Transformation is all about how we see ourselves in the world. We are stuck if we limit that view to the egos we have constructed over the course of our lives. Expanding that model is what all transformation is about. The model is a paradigm in Thomas Kuhn’s sense of the word; when it is changed a whole new world opens to us.
The model of medicine that forms the foundation of our current practices is one we inherited from the humoral system of medicine and modified as we learned more from science, but it needs transforming too. In humoral medicine health was seen as a balance and we have kept this view through its modifications. Different symptoms tell us where the body is out of balance and the objective of medicine is to restore the balance.
This mechanical view sees the body as a simple machine and is the foundation of medical research. But we are more than that in many ways, and the paradigm needs to be changed to reflect our complexity. Our current scientific view is at least cognizant of the idea that we adapt; this is a big window that has no role in current practice or mechanical systems. In Kuhn’s model it’s an anomaly that can shift the paradigm.
In humoral medicine the systems that were out of balance were represented by the blood, phlegm, bile, and black bile. When a person, for example, had a fever, inflammation, pain, swelling, or an increased pulse rate they were diagnosed as having too much blood and bled. The practice was so common that the scalpel and the bleeding pan were the symbol of medicine—what today is the stethoscope.
The practice persisted into the last century and was even used sometimes as a treatment in the flu epidemic that followed the first World War. It likely lasted so long because it did such a good job of reversing the symptoms. When a person is bled enough the body has learned to compensate by shutting off the blood to the arms, legs, and skin to keep it for the vital organs in the core of the body. With less blood the redness goes away, the swelling is reduced, the body cools; you could literally watch the person get better. Today we call this response shock; it is caused precisely by the loss of blood—but in humoral medicine the system was balanced.
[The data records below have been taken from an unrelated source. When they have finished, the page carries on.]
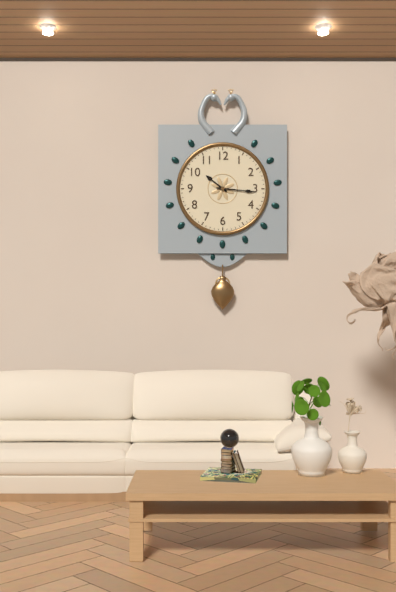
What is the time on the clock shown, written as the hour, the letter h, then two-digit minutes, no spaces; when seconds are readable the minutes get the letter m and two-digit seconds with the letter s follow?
10h16
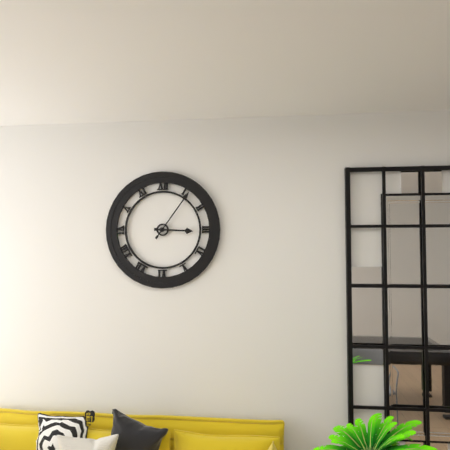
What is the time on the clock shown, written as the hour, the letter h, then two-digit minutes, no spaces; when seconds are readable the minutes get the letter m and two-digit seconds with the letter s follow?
3h06
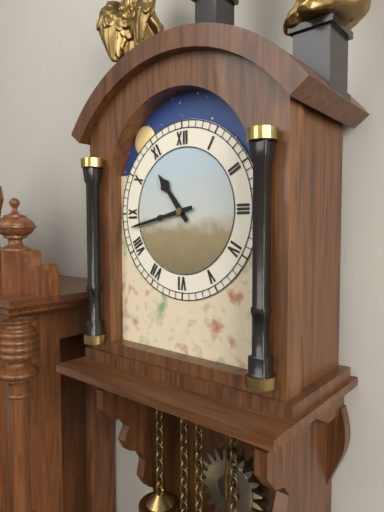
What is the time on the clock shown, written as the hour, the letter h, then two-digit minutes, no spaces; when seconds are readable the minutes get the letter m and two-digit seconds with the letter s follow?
10h43
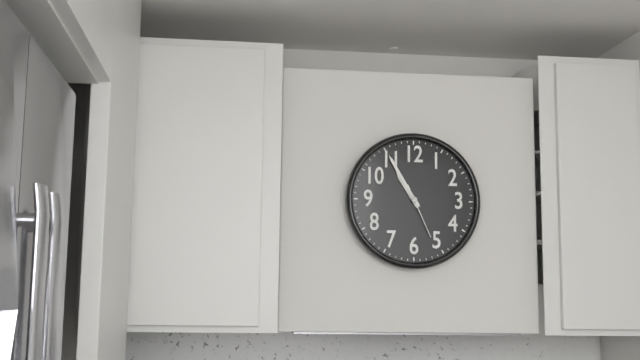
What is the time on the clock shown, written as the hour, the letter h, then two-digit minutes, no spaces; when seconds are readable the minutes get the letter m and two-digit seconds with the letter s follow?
10h55m26s
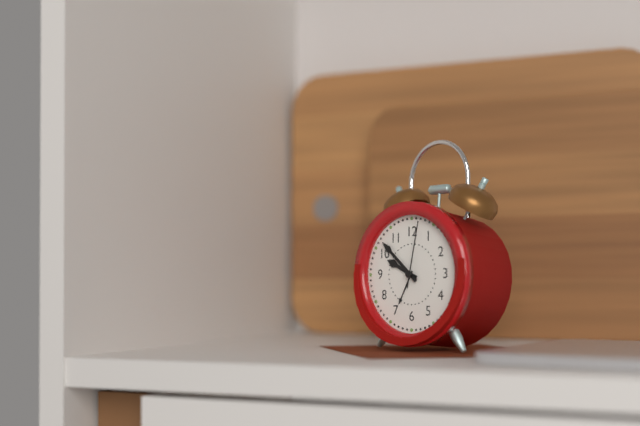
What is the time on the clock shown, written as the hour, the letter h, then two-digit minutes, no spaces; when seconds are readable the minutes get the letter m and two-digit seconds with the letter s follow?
9h52m02s
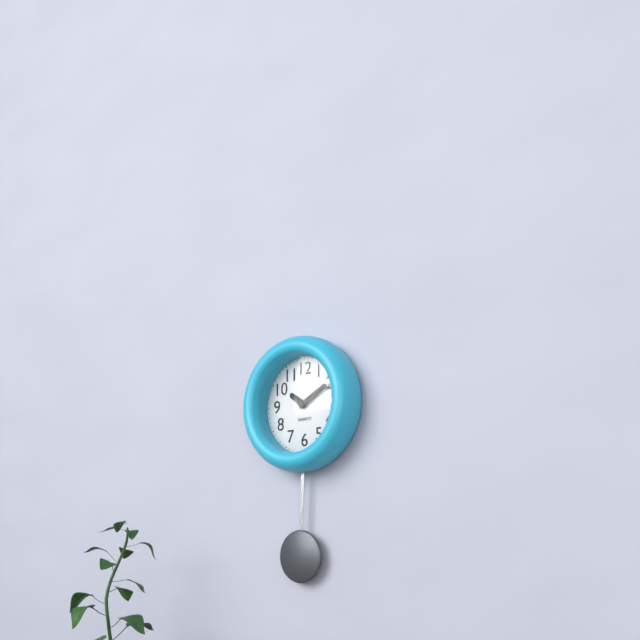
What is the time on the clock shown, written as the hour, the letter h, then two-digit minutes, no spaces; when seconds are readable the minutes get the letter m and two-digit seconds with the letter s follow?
10h10
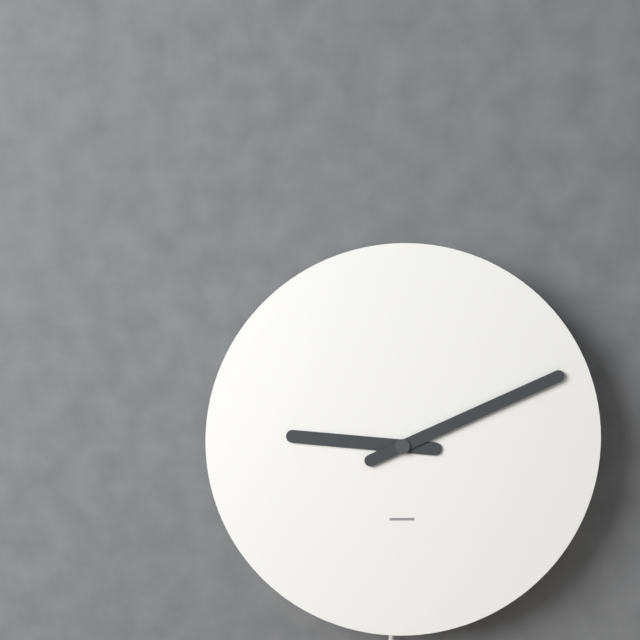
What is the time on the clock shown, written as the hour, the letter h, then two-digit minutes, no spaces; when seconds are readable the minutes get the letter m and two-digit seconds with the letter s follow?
9h11
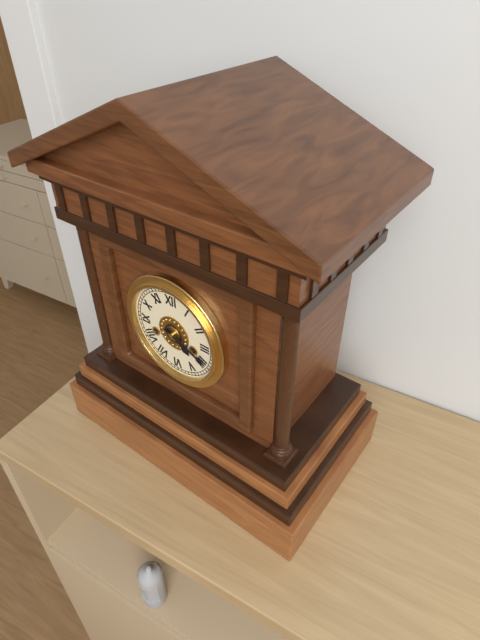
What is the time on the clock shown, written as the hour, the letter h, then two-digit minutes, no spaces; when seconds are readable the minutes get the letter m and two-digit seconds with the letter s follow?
4h19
We have learned the dangers of blood-letting and the practice died, but in our rapid learning over the past few centuries of how the body works we have retained the model that health is the balance of the symptoms we measure; and health is restored when those symptoms are balanced—and the number of symptoms has blossomed to include even laboratory values. This is the model that needs to be updated and doing so can transform the practice of medicine.
Actually the signs and symptoms of too much blood are the same classic rubor, dolor, calor and tumor that define what we now know as the inflammatory response, an evolutionary defense against environmental infections. A fever gives a decided boost to the immune system, makes it harder for invaders to multiply, and the redness reflects the increased blood supply, with all of its defenses, to the area in question. Blocking this defense means more people die. Even cold blooded animals move to the sun to increase their temperatures when they are infected and die more often when prevented from doing so. The bothersome symptoms our ancestors saw as representing an imbalance actually were a new balance needed to cope better with a challenge—they were a defense.
The question for medicine today is how much of our current practice is aimed at balancing other bothersome symptoms that likely represent a shifted balance that is a defense, rather than an imbalance resenting illness. Our defenses are strongest in the areas of our bodies open to the outside. The acid in our stomach is a primary defense; hobbling it with the purple pill leads to problems. Friendly bacteria lining the walls of our digestive system are part of this defense; antibiotics kill them off and often open us to less friendly pathogens. The current epidemic of Clostridial infections is one example of such consequences.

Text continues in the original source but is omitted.